The mechanic, however, had to have three stitches in his forehead.
:LOL:
Women Drivers
A married couple is driving along a highway doing a steady forty miles per hour. The wife is behind the wheel. Her husband suddenly looks across at her and speaks in a clear voice.
"Darling," he says. "I know we've been married for twenty years, but I want a divorce."
The wife says nothing, keeps looking at the road ahead but slowly
increases her speed to 45 mph. The husband speaks again. "I don't want you to try and talk me out of it" he says, "because I've been having an affair with your best friend, and she's a far better lover than you are."
Again the wife stays quiet, but grips the steering wheel more tightly and slowly increases the speed to 55. He then pushes his luck. "I want the house," he says insistently.
The car's now up to 60. "I want the car, too," he continues. 65 mph. "And," he says, "I'll have the bank accounts, all the credit cards and the boat."

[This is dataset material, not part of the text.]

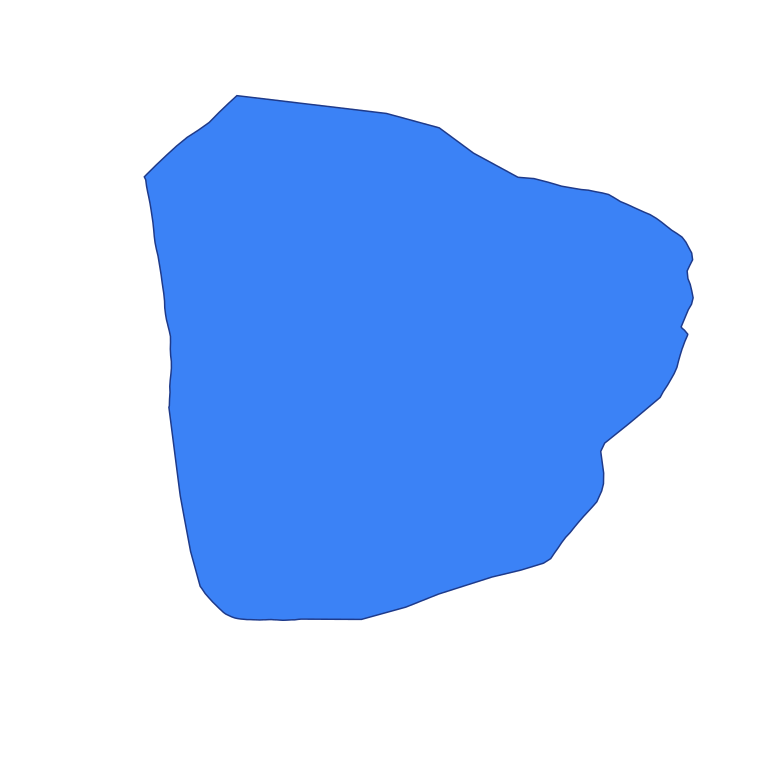 Markhah Al Olya, Shabwah, Yemen (Mercator projection), rotated 14°
{"feature_id": "15242507B22375918016424", "entity_name": "Markhah Al Olya", "entity_type": "district", "adm_level": 2, "iso_a3": "YEM", "parent_name": "Yemen", "parent_adm1": "Shabwah", "projection": "mercator", "projection_center": [45.924, 14.502], "detail": "fine", "context": "isolated", "style": "filled", "palette": "blue", "viewbox_px": 768, "rotation_deg": 14, "n_neighbors": 0, "source": "geoboundaries", "source_scale": "gbopen_adm2", "svg_char_len": 2258}
<svg xmlns="http://www.w3.org/2000/svg" viewBox="0 0 768 768"><g transform="rotate(14 384 384)"><path d="M278.9,641.9L280.4,642.7L283.2,644.3L283.6,644.5L286.1,645.5L289.5,646.2L292.7,646.8L295.9,647.1L298.7,647.0L301.8,646.7L305.6,646.1L308.3,645.7L311.0,645.0L314.5,644.3L317.7,643.6L320.6,643.0L323.2,642.2L325.9,641.5L328.8,640.6L331.7,639.8L334.3,639.4L337.0,638.8L339.9,638.3L343.1,637.7L345.9,636.9L348.5,636.1L351.4,635.2L354.5,634.4L357.5,633.2L360.4,632.2L419.0,617.9L459.2,595.2L487.5,574.8L535.4,545.2L562.1,531.3L582.2,519.2L588.0,513.1L590.2,507.0L592.6,500.9L594.7,495.0L597.3,488.9L600.5,483.2L603.7,476.2L606.6,470.2L609.6,464.3L612.8,458.5L615.8,453.0L619.0,446.8L619.9,441.7L621.1,435.1L621.1,427.7L618.7,417.3L610.6,397.0L612.4,388.0L632.3,361.8L655.2,330.2L656.8,323.9L659.4,316.5L661.3,309.9L663.0,303.8L664.2,297.0L664.2,290.5L664.4,284.1L664.8,277.0L664.9,276.8L665.6,270.1L666.7,263.6L666.7,262.2L662.5,259.1L659.8,257.8L658.5,256.7L661.3,238.3L663.1,232.2L663.1,225.6L660.2,219.4L657.0,213.2L653.4,208.2L650.8,201.0L652.0,194.9L653.4,188.8L650.9,182.5L646.7,177.9L642.6,173.3L637.7,169.4L631.8,167.1L626.0,165.2L620.0,162.5L614.1,159.8L612.9,159.3L608.2,157.4L601.3,155.3L594.9,154.3L588.8,153.2L582.8,152.1L580.9,151.7L576.0,150.8L569.3,149.8L563.0,147.8L556.1,145.8L549.6,145.8L543.3,146.2L535.4,146.5L528.3,147.6L520.7,148.2L508.4,149.1L502.1,148.8L494.2,148.5L479.5,148.4L479.3,148.5L464.0,151.0L414.9,138.3L375.7,122.1L320.9,120.9L171.5,139.8L165.3,149.2L158.3,160.3L151.1,172.5L142.6,182.4L133.4,192.2L125.2,203.2L117.7,214.5L110.1,226.4L103.4,237.4L101.3,241.0L103.4,243.5L105.7,249.4L108.2,254.8L110.6,259.7L113.2,265.2L115.7,271.0L118.2,277.0L120.7,283.1L122.0,286.7L123.6,291.1L125.4,296.4L127.7,302.3L130.6,308.4L133.7,314.3L136.4,320.5L139.2,327.0L141.5,332.4L143.9,338.5L146.1,343.9L148.4,349.4L151.0,356.6L152.8,363.0L155.2,369.3L157.5,374.5L159.8,378.7L160.1,379.4L162.9,384.6L165.3,389.5L166.8,395.3L168.2,401.7L170.1,408.0L172.2,413.5L173.9,420.1L174.8,425.7L175.6,431.7L176.7,438.1L178.4,443.9L179.6,450.7L181.0,457.1L180.9,458.6L211.5,537.1L213.5,542.1L222.2,561.3L236.8,593.2L254.6,624.8L256.8,626.6L261.2,630.6L265.8,633.8L270.4,636.9L278.9,641.9Z" fill="#3b82f6" stroke="#1e3a8a" stroke-width="1.5"/></g></svg>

The car slowly starts veering towards a massive concrete bridge.
This makes him a wee bit nervous, so he asks her: "Isn't there anything you want?"
The wife at last replies - in a quiet and controlled voice: "No,
I've got everything I need." she says.
"Oh, really?" he inquires. "What have you got?"
Just before they slam into the wall at 75 mph, the wife turns to him and smiles:
"The airbag.
**)
oh man that story christmas with louise is one of the funniest things ive ever heard great story. .. (man i wish i had christmases like that)
I've found that there are three types of people. Those that can count and those that can't.